According to recent research one housing company, Rentround.com, Blaenau Gwent in south Wales has the most expensive council tax bills in the UK at an average of £2078 per year.

This year, bills in Wales went up by at least twice the rate of inflation (0.9%). This ranged from 2.85% in Rhondda Cynon Taf to 6.95% in Newport and Wrexham. Welsh Government funding takes care of somewhere between two-thirds and three-quarters of spending for each authority, with the rest taken in from the tax and income generation from fees and services.

In England, councils had the ability to raise rates by 5% last year. The average increase was 4.4%, with the Band D billpayers facing an average cost of £1898.

This year the Treasury's allowed them to impose rise of up to 3% without having to hold a local referendum on the matter.

In October, the Office for Budget Responsibility said it anticipates council tax receipts to be £12.1 billion higher in 2026/27 than seven years prior.


THE plan set to be laid-out by Forbes is vital for service planning at a local level. The short period between now and December 9 is Cosla's best bet at influencing that budget and achieving the outcomes it wants for its members.

Cosla claims that the council tax base is "significantly smaller" than it could have been without the lengthy freeze in Scotland, taking £600m out of the picture for council services.

In its capital spending review, the Scottish Government indicated that authorities should receive £628m in 2022-23, but Cosla says this would represent a 6% real terms reduction compared with 2013-14.
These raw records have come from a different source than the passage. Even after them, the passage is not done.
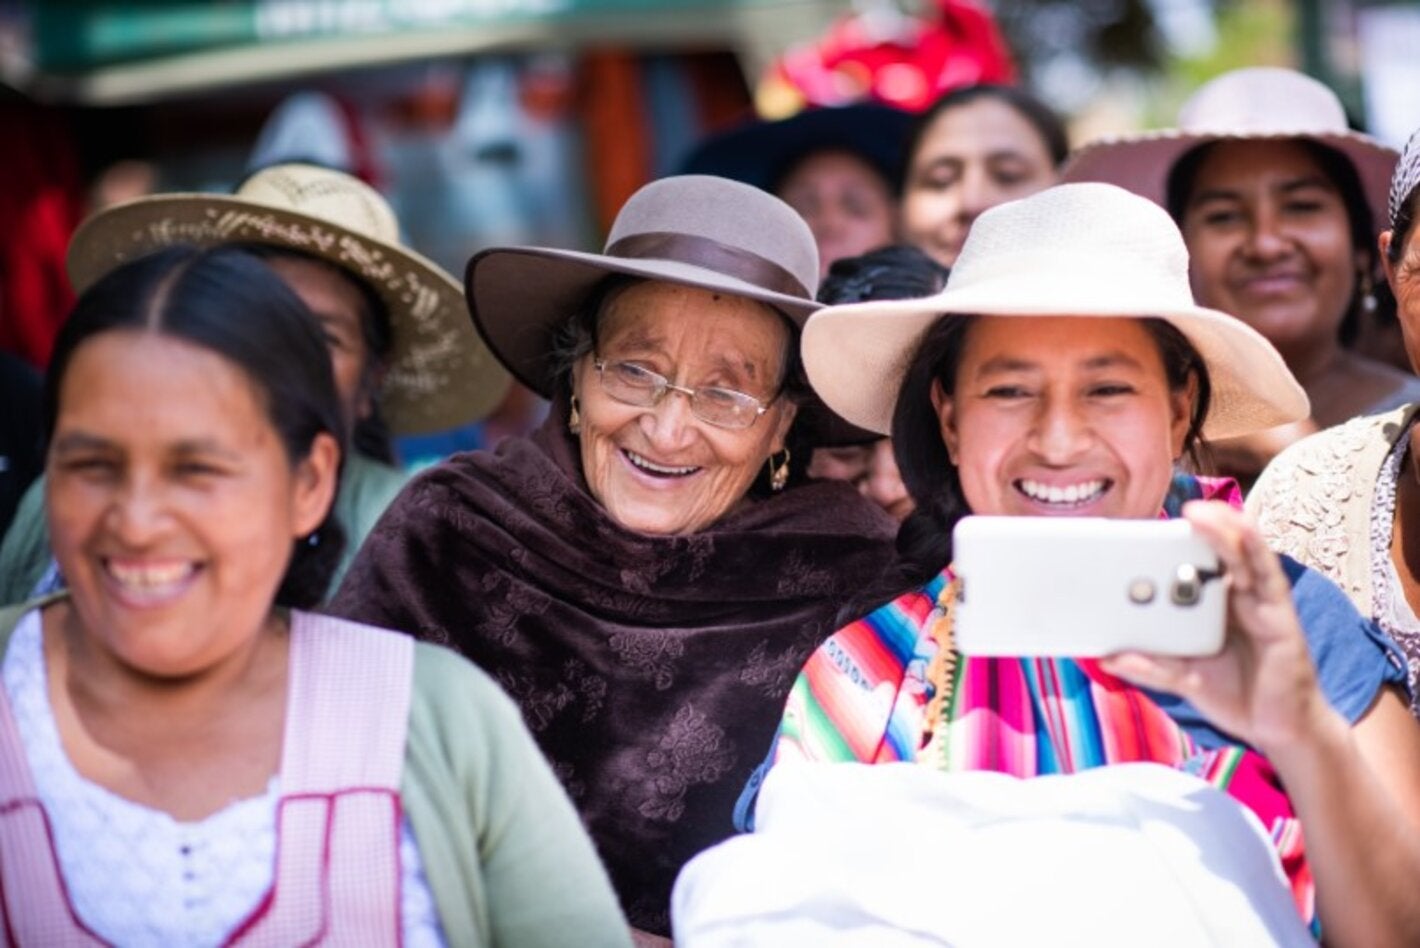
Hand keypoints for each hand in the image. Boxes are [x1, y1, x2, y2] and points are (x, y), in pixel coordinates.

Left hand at [1100, 500, 1333, 753]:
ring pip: (1240, 554)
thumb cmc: (1234, 695)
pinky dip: (1254, 548)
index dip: (1170, 546)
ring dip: (1220, 529)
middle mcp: (1235, 596)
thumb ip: (1151, 667)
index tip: (1140, 531)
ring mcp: (1258, 601)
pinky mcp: (1279, 612)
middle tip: (1169, 511)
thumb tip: (1107, 658)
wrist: (1280, 730)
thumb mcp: (1183, 678)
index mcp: (1211, 606)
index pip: (1190, 566)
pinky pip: (1268, 574)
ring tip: (1196, 510)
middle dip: (1194, 529)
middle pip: (1214, 552)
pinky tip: (1242, 529)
It argues that while there have been increases in capital spending over the years, these have been largely used to pay for increased nursery provision – allowing the Scottish Government to meet its pledge of expanding free nursery hours to 1140 per child.

And it says it would need an additional £500m if councils are to provide "real-terms investment that enables work towards net zero" and other key areas of work.